User Preferences and Opt-Outs
A key aspect of the design is respecting user preferences:
- Opt-In/Opt-Out Management: Users should be able to control what types of notifications they receive (e.g., promotional emails vs. security alerts). The notification system must check these preferences before sending any notification.
- Preference Storage: Preferences are stored in a database, allowing the system to query user settings before attempting to send a notification.
Example: A user opts out of promotional emails but continues to receive security alerts. When the system sends a marketing campaign, it first checks the preferences and skips users who have opted out.
Security and Privacy
Since notifications often involve sensitive information, the system must ensure that data is handled securely:
- API Security: Secure communication between the services using AppKey and AppSecret to verify that only authenticated clients can send notifications.
- Data Encryption: Sensitive data (e.g., user phone numbers or email addresses) should be encrypted both in transit and at rest to comply with privacy regulations (e.g., GDPR, CCPA).
Example: The system encrypts email addresses stored in the database to prevent leakage in case of a breach. When sending an email, the system decrypts the address just before delivering the message via the email service provider.
Monitoring and Analytics
The final part of the design involves monitoring the system’s health and performance. Key metrics include:
- Success/Failure Rates: Track the success rates of notifications across different channels (e.g., how many emails were successfully sent vs. failed).
- Latency: Measure how long it takes from the time a notification is triggered to when it is delivered to the user. This is particularly important for real-time notifications.
- User Engagement Metrics: Analyze how users interact with notifications (e.g., click rates for emails or push notifications). This data can help optimize future campaigns and improve the user experience.
Example: An e-commerce platform tracks email open rates for abandoned cart reminders.
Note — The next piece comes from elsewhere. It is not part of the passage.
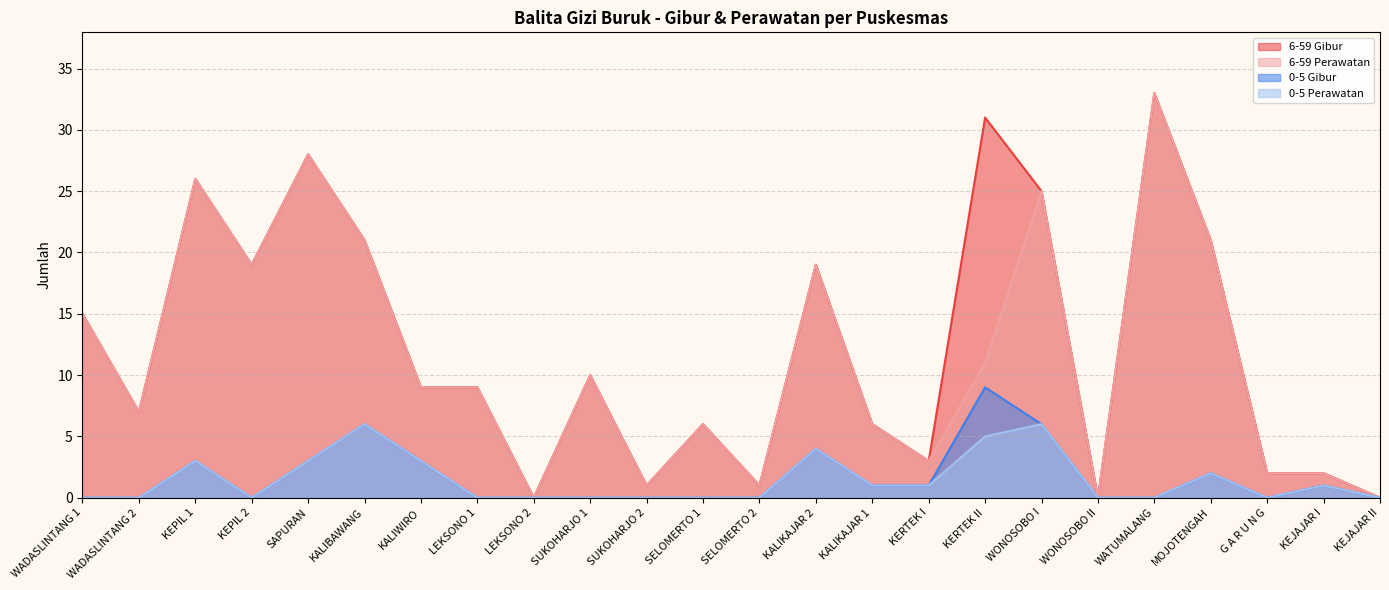

What is the label of the 3rd point from the left?

KEPIL 1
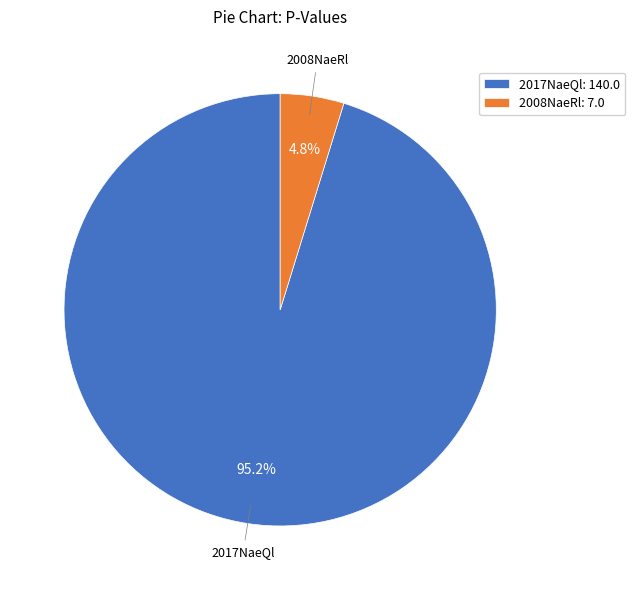

To the nearest percent, what is the average slice percentage?

50%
If engagement is low, the marketing team can adjust the content or timing of these notifications to improve effectiveness.
Takeaways
- Decoupling and Scalability: By decoupling the services and using message queues, the system can scale effectively while maintaining reliability and fault tolerance.
- Retry Logic and Error Handling: Implementing robust retry logic and dead-letter queues ensures that the system can handle failures without losing notifications.
- User Preferences: Respecting user preferences and implementing rate limiting is crucial to maintaining a positive user experience and avoiding notification fatigue.
- Monitoring and Analytics: Tracking key metrics allows for continuous improvement and helps maintain the performance of the system, ensuring notifications are timely and effective.
In summary, the chapter on designing a notification system provides a comprehensive guide on how to architect a scalable, reliable, and user-friendly notification service that can handle millions of messages while respecting user preferences and maintaining performance through monitoring and retries.